Hard-Boiled, que l'on pourrait traduire par « dur à cuire » est un court comics des années 1990 – voir fruit des années 80, vu que publié en 1990 pile. Cet ouvrage est scénarisé par Franck Miller, aussi auteur de The Dark knight returns, Sin City, 300 ou encore Batman Année Un ; on y retrouve donc beaucoup de thèmes chers à l'auteur, pour le meilleur et pour le pire (Miller a une tendance, par exemple, à traiter toutes les femmes comme extrêmement sexuées). L'ouvrage est aussi colorisé par Claude Legris et dessiné par Geof Darrow, ce dernier étant un ancien animateur des studios Hanna-Barbara, on peut s'attendre à une très bonne qualité de dessin.
Et c'est le cas. Le dessin est excellent, très détaillé, de vraies fresques visuelles, avec des cases souvent étalées sur une page entière, voir sur deux pages de temps en temps. Et autant le dessin est excellent, autant il est très difficile de s'y retrouver sur autant de détails, ce qui pourra rebuter l’œil non habitué à une telle abondance d'images. Sinon, le trait est fluide, fort en détail et extrêmement percutant. Et heureusement qu'il l'est, percutant, car c'est peut-être là le but de cette œuvre.
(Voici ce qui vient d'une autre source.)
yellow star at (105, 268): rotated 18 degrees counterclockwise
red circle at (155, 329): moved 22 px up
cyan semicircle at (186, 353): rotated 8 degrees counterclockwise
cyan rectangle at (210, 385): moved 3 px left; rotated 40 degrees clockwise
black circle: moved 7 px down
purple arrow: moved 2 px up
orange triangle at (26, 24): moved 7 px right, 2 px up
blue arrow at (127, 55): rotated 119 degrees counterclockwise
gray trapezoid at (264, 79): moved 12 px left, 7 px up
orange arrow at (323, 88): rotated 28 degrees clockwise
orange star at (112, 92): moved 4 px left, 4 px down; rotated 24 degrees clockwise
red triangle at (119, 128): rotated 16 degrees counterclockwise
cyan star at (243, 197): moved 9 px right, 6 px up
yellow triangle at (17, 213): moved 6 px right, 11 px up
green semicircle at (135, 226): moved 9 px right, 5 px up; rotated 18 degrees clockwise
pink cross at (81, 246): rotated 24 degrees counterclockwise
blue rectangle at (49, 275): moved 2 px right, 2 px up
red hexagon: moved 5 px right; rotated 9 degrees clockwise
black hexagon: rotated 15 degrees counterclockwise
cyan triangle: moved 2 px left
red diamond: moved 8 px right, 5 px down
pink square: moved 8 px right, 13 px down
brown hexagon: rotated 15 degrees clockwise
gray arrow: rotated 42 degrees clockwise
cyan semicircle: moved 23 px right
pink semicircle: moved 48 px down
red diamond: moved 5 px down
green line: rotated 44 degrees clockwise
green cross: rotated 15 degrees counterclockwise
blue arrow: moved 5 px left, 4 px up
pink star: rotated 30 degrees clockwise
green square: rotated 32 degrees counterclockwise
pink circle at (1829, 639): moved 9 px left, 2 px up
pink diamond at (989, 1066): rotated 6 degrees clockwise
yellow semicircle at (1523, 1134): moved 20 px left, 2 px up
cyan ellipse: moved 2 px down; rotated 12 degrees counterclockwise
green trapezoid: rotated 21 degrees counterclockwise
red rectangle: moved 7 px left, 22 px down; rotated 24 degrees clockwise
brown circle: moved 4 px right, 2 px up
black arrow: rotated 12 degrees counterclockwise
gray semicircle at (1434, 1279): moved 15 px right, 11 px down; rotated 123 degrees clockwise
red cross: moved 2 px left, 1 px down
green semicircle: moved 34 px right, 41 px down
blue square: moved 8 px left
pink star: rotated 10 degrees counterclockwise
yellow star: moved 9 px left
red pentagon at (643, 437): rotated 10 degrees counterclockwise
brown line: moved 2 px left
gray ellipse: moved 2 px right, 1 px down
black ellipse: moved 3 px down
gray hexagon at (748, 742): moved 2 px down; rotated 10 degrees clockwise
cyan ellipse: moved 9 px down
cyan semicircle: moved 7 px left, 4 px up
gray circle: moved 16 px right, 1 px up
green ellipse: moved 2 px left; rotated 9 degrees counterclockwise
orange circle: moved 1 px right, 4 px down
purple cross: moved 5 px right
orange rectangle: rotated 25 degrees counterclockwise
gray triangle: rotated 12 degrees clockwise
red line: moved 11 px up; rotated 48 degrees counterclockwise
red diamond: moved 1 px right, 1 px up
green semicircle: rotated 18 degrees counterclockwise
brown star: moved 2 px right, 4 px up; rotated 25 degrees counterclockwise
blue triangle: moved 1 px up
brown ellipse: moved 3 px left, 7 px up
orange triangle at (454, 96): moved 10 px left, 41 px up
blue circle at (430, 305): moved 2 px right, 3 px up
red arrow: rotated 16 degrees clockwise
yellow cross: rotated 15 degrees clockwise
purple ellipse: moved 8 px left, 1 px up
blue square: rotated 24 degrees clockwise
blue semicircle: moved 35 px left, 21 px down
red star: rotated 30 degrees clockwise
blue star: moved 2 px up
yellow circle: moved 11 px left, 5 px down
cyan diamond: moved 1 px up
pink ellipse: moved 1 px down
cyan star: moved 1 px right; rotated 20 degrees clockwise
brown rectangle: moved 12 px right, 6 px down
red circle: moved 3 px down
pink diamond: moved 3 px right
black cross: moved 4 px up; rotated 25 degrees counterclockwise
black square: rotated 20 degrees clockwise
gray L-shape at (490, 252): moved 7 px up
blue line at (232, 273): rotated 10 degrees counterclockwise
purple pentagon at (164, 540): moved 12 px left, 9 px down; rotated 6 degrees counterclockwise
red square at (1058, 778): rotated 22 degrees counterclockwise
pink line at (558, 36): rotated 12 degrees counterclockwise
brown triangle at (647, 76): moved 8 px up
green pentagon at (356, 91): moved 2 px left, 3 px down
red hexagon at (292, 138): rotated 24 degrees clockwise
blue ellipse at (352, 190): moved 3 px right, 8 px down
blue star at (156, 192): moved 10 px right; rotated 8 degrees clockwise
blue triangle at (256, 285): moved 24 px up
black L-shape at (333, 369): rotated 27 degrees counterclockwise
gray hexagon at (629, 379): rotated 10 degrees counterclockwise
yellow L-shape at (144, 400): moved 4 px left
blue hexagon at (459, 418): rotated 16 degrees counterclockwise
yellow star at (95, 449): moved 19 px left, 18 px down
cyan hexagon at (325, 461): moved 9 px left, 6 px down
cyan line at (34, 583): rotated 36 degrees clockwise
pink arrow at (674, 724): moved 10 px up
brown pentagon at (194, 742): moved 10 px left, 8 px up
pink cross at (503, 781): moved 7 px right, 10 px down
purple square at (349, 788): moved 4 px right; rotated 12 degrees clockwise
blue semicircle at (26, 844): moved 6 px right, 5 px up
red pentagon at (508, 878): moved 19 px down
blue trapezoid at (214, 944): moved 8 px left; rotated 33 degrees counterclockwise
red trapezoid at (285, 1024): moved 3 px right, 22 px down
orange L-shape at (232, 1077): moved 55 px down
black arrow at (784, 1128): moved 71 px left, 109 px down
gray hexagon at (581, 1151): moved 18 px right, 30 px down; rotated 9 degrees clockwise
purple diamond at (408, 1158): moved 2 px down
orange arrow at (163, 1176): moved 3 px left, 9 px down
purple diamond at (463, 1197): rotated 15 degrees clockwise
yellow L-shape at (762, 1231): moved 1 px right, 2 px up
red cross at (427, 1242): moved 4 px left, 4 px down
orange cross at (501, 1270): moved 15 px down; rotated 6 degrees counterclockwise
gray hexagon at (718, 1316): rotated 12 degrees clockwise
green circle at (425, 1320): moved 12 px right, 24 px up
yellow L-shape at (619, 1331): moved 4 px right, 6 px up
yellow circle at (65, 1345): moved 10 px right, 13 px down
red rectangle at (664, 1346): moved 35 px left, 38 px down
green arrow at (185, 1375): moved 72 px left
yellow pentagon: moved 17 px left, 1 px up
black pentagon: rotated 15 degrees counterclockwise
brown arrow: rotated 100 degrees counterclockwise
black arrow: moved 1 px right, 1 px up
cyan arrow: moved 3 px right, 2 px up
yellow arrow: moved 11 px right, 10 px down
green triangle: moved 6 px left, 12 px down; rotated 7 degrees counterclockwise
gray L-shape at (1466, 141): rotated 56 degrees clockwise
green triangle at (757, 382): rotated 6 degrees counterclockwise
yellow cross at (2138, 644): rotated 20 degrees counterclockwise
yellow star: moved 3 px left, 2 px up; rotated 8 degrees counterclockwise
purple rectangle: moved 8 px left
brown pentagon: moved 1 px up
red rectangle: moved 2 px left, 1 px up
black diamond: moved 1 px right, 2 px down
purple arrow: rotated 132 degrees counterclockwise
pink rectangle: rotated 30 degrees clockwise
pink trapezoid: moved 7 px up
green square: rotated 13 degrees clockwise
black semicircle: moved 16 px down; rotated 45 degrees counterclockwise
Pour ceux qui ont déjà entendu quelques critiques de bande dessinée auparavant, il est de coutume de commencer par l'histoire pour ensuite parler des dessins. Si je viens de faire l'inverse, c'est parce que je pense que le dessin est conçu pour primer sur une ébauche de scénario qui tient honnêtement sur un ticket de tram'. En même temps, sur un comics d'environ 90 pages dont la plupart des pages sont des cases entières, ce n'est guère étonnant. Attention, vous êtes prêt ? ça va aller vite. Carl Seltz, enquêteur en assurances, est finalement un robot à apparence humaine qui va devoir choisir entre libérer les robots ou continuer à vivre une vie qui lui plaît finalement. Fin.
Sur le chemin, pour justifier le titre et parce que Frank Miller aime la violence exacerbée, notre protagoniste descendra des tonnes et des tonnes d'êtres humains, de robots et d'êtres encore indéterminés, l'autopsie étant encore en cours. Car oui, des morts, ça, il y en a dans ce livre : il se passe difficilement quatre pages sans voir un cadavre ou un personnage se faire tuer ou démembrer dans une débauche de testostérone encore plus élevée que dans un film d'action des années 80. Certains des détails des dessins en regorgent aussi : ainsi, il n'est pas rare de voir des choses très glauques et dérangeantes à divers endroits, comme des nourrissons faisant partie de machines ou encore des araignées s'accrochant par dizaines à un chien. Enfin, on nous apprend que chacun des souvenirs des robots viennent toujours d'hommes décédés, nous ramenant à l'idée que finalement, la mort n'a plus aucun sens. Je veux dire, à force de la croiser partout, à presque toutes les pages, à voir notre protagoniste robot se faire totalement détruire et être remis sur pied à chaque fois, avec des souvenirs d'hommes décédés (possiblement même une de ses propres victimes), forcément, on ne prend plus la mort au sérieux. Cela peut se rejoindre avec la vision d'un futur dystopique très décadent, où les sociétés et les marques règnent en maître, où sexe et violence sont partout, et où finalement plus rien n'aurait de sens, pas même la mort.
Car finalement, voilà ce qu'est Hard-Boiled : Un comics sans vraiment de sens ou de but niveau scénario, qui ne peut même pas rêver à égaler d'autres histoires du même genres, tel Blade Runner par exemple, mais qui vaut le coup d’œil de par sa patte graphique gargantuesque en détails et qui peut remplir chaque page de nombreux clins d’œil et choses difficilement explicables, mais inexorablement présentes. Clairement pas un chef d’œuvre, mais une bizarrerie inexplicable qui vaut le coup d’œil, ne serait-ce que par curiosité malsaine.
Disclaimer : Cette critique a d'abord été écrite pour Radio Campus Grenoble.